→ **Task instructions**
Every entry below needs to be printed again exactly, with its pictures left out.

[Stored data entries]
____
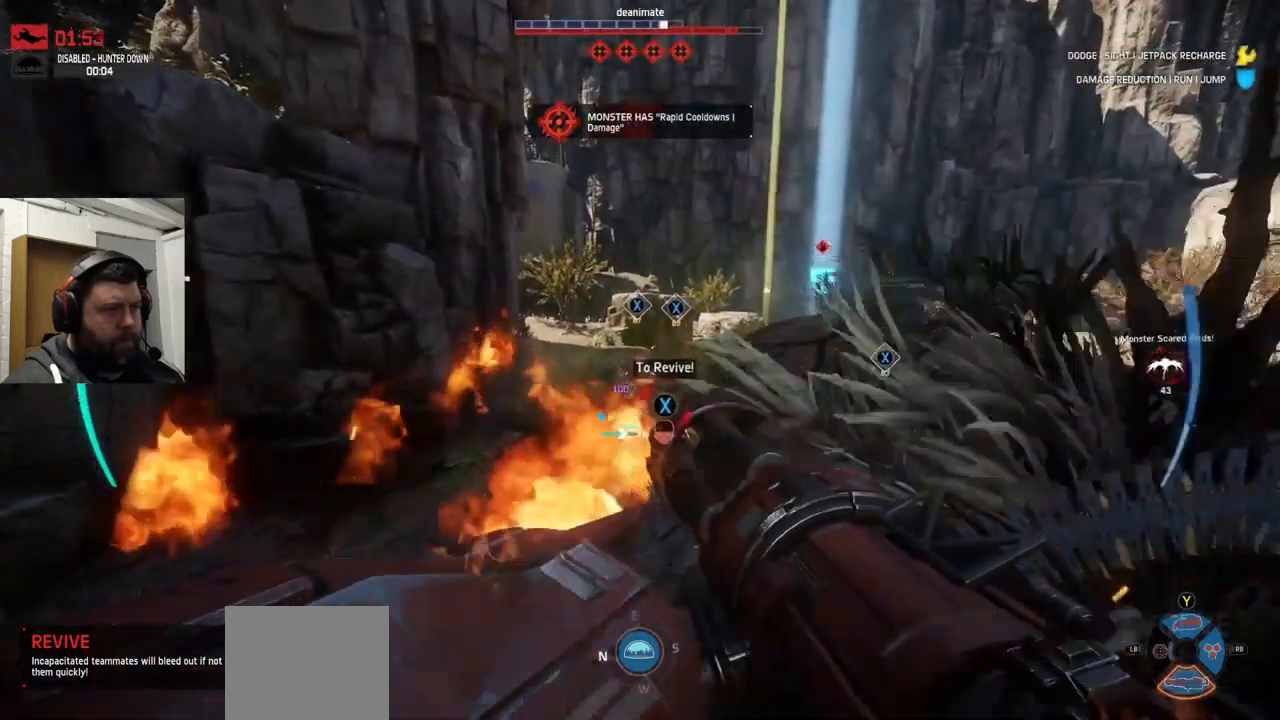
{"buttons": ["R2"], "left_stick": "up-right", "right_stick": "center", "events": [[300, "right_stick", "up-left"], [484, "right_stick", "center"]]}
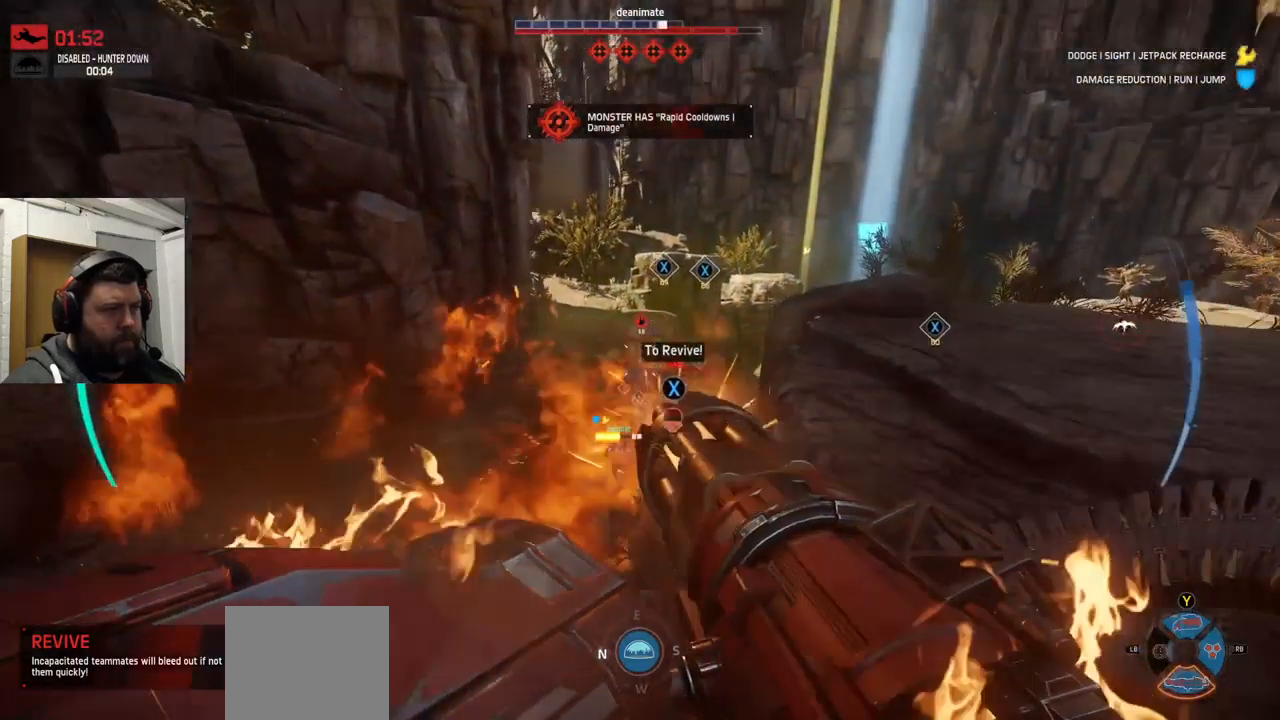
{"buttons": ["R2"], "left_stick": "down-left", "right_stick": "up", "events": [[167, "left_stick", "up-left"], [217, "left_stick", "down-left"], [217, "right_stick", "up"]]}
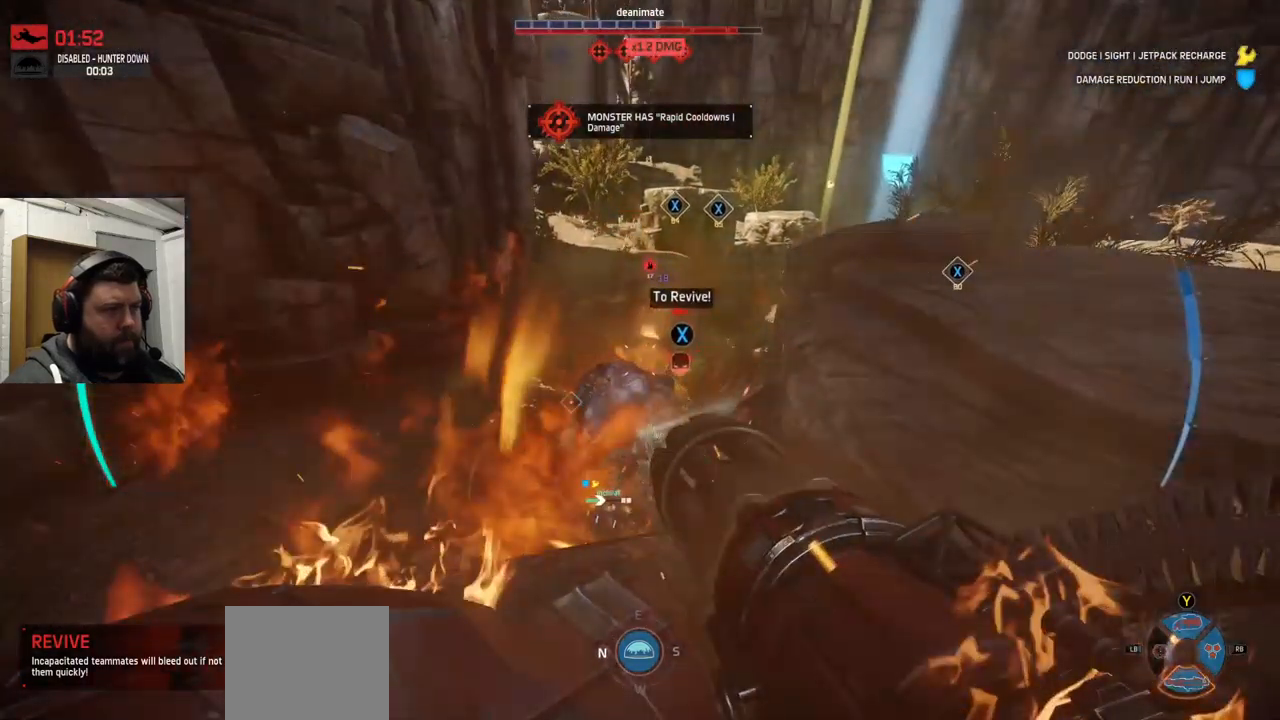
{"buttons": ["R2"], "left_stick": "down-left", "right_stick": "center", "events": [[150, "right_stick", "up-left"], [267, "right_stick", "center"]]}
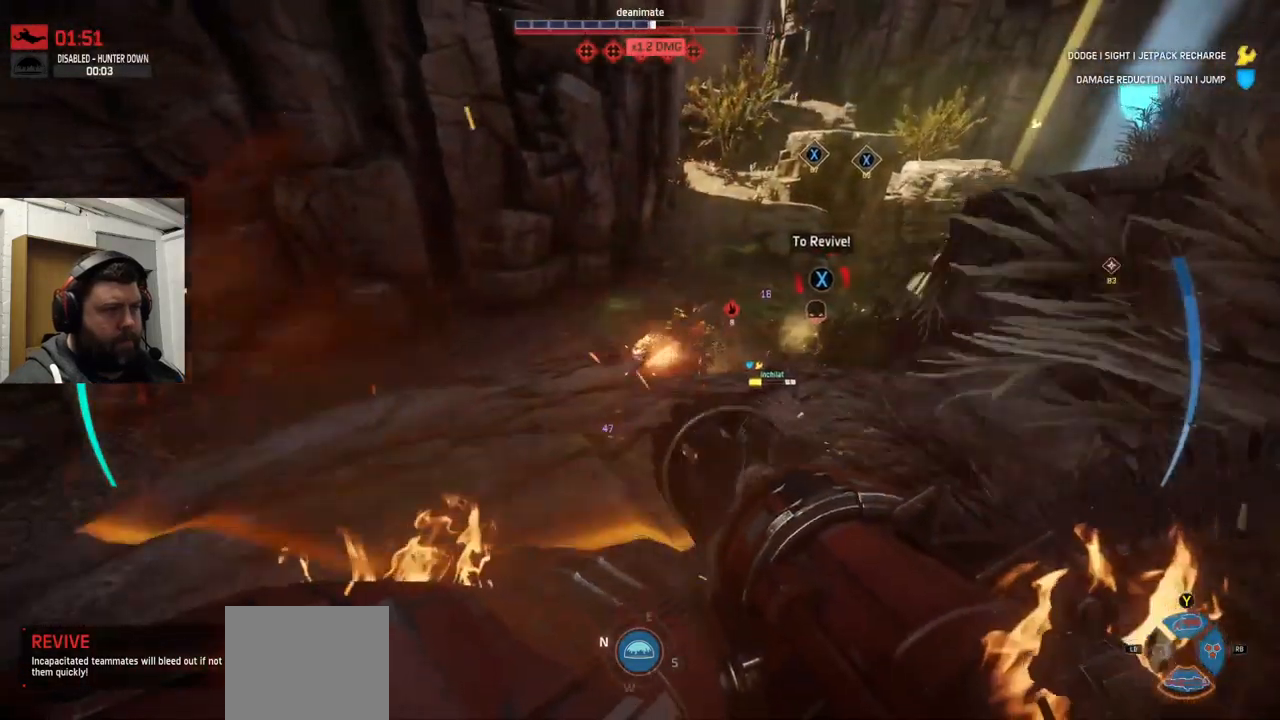
{"buttons": ["R2"], "left_stick": "up-right", "right_stick": "up-left", "events": [[167, "left_stick", "up-left"], [167, "right_stick", "down-left"], [284, "left_stick", "up-right"], [284, "right_stick", "up-left"]]}
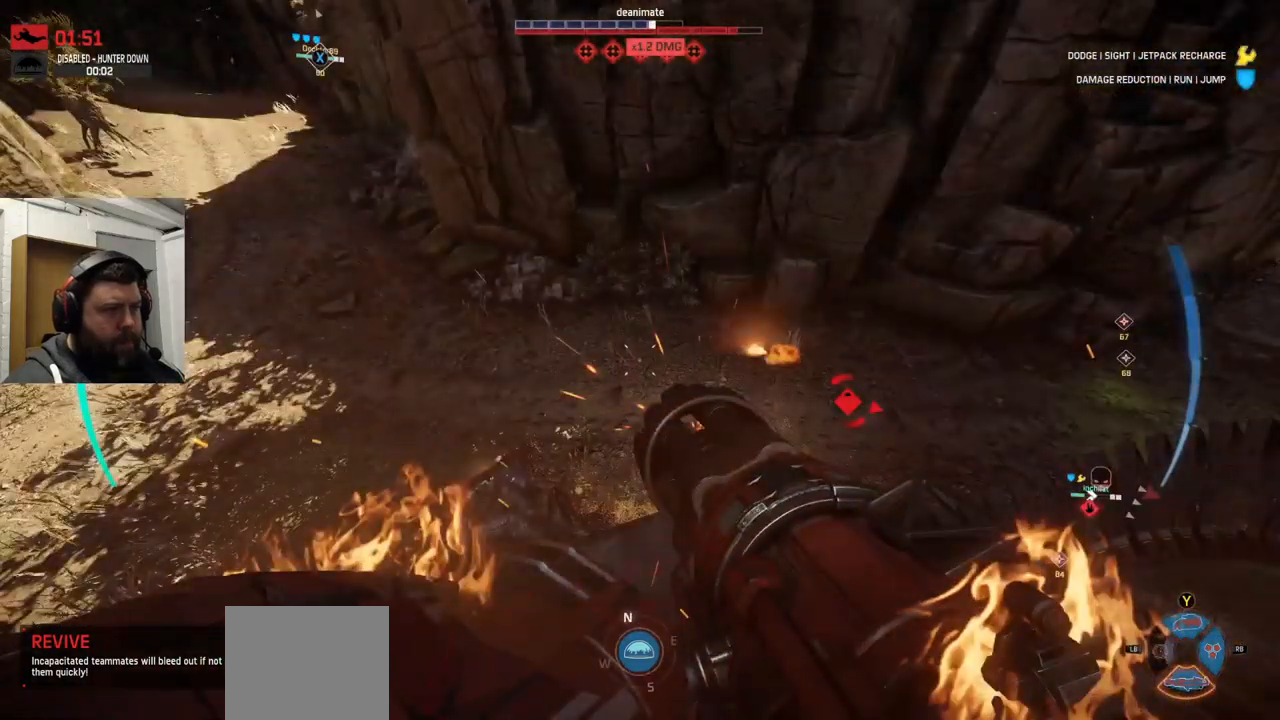
{"buttons": ["R2"], "left_stick": "down-left", "right_stick": "up-right", "events": [[67, "left_stick", "down-left"], [67, "right_stick", "up-right"]]}
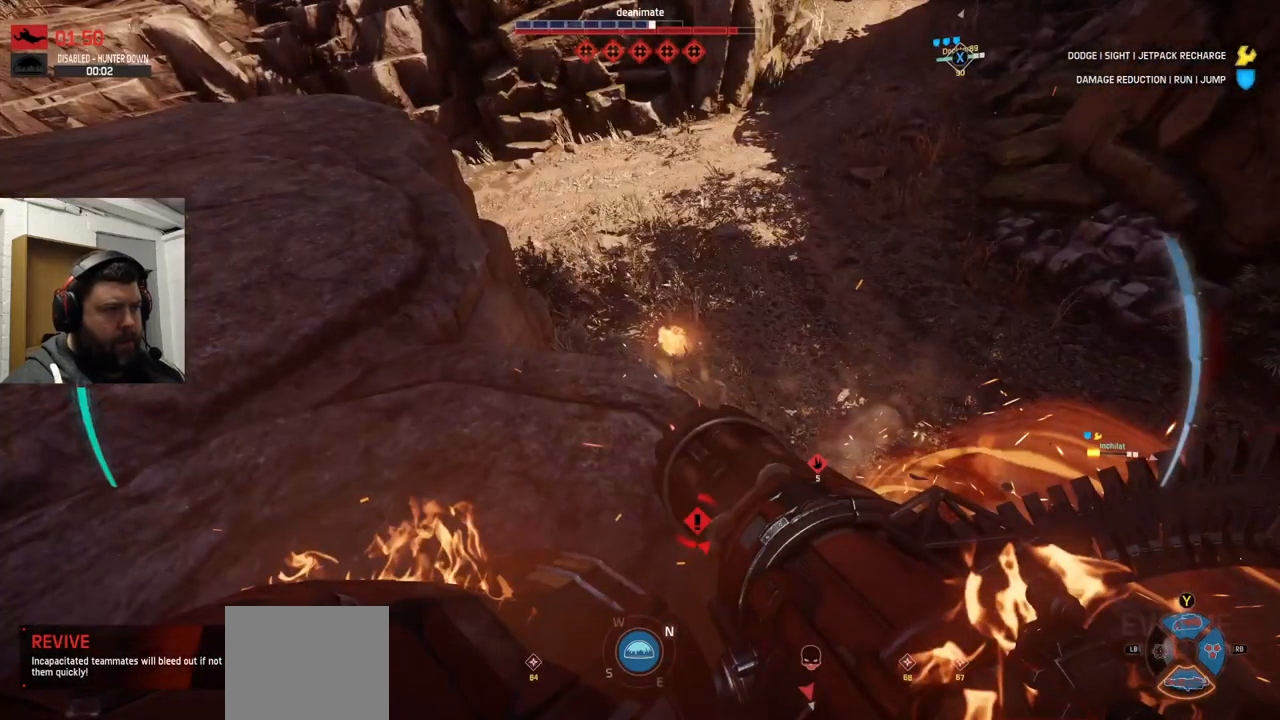
{"buttons": ["R2"], "left_stick": "down-left", "right_stick": "down-right", "events": [[167, "right_stick", "center"], [284, "right_stick", "down-right"]]}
____
→ **Result for this task**
{"buttons": ["R2"], "left_stick": "up-right", "right_stick": "center", "events": [[300, "right_stick", "up-left"], [484, "right_stick", "center"]]}
{"buttons": ["R2"], "left_stick": "down-left", "right_stick": "up", "events": [[167, "left_stick", "up-left"], [217, "left_stick", "down-left"], [217, "right_stick", "up"]]}
{"buttons": ["R2"], "left_stick": "down-left", "right_stick": "center", "events": [[150, "right_stick", "up-left"], [267, "right_stick", "center"]]}
{"buttons": ["R2"], "left_stick": "up-right", "right_stick": "up-left", "events": [[167, "left_stick", "up-left"], [167, "right_stick", "down-left"], [284, "left_stick", "up-right"], [284, "right_stick", "up-left"]]}
{"buttons": ["R2"], "left_stick": "down-left", "right_stick": "up-right", "events": [[67, "left_stick", "down-left"], [67, "right_stick", "up-right"]]}
{"buttons": ["R2"], "left_stick": "down-left", "right_stick": "down-right", "events": [[167, "right_stick", "center"], [284, "right_stick", "down-right"]]}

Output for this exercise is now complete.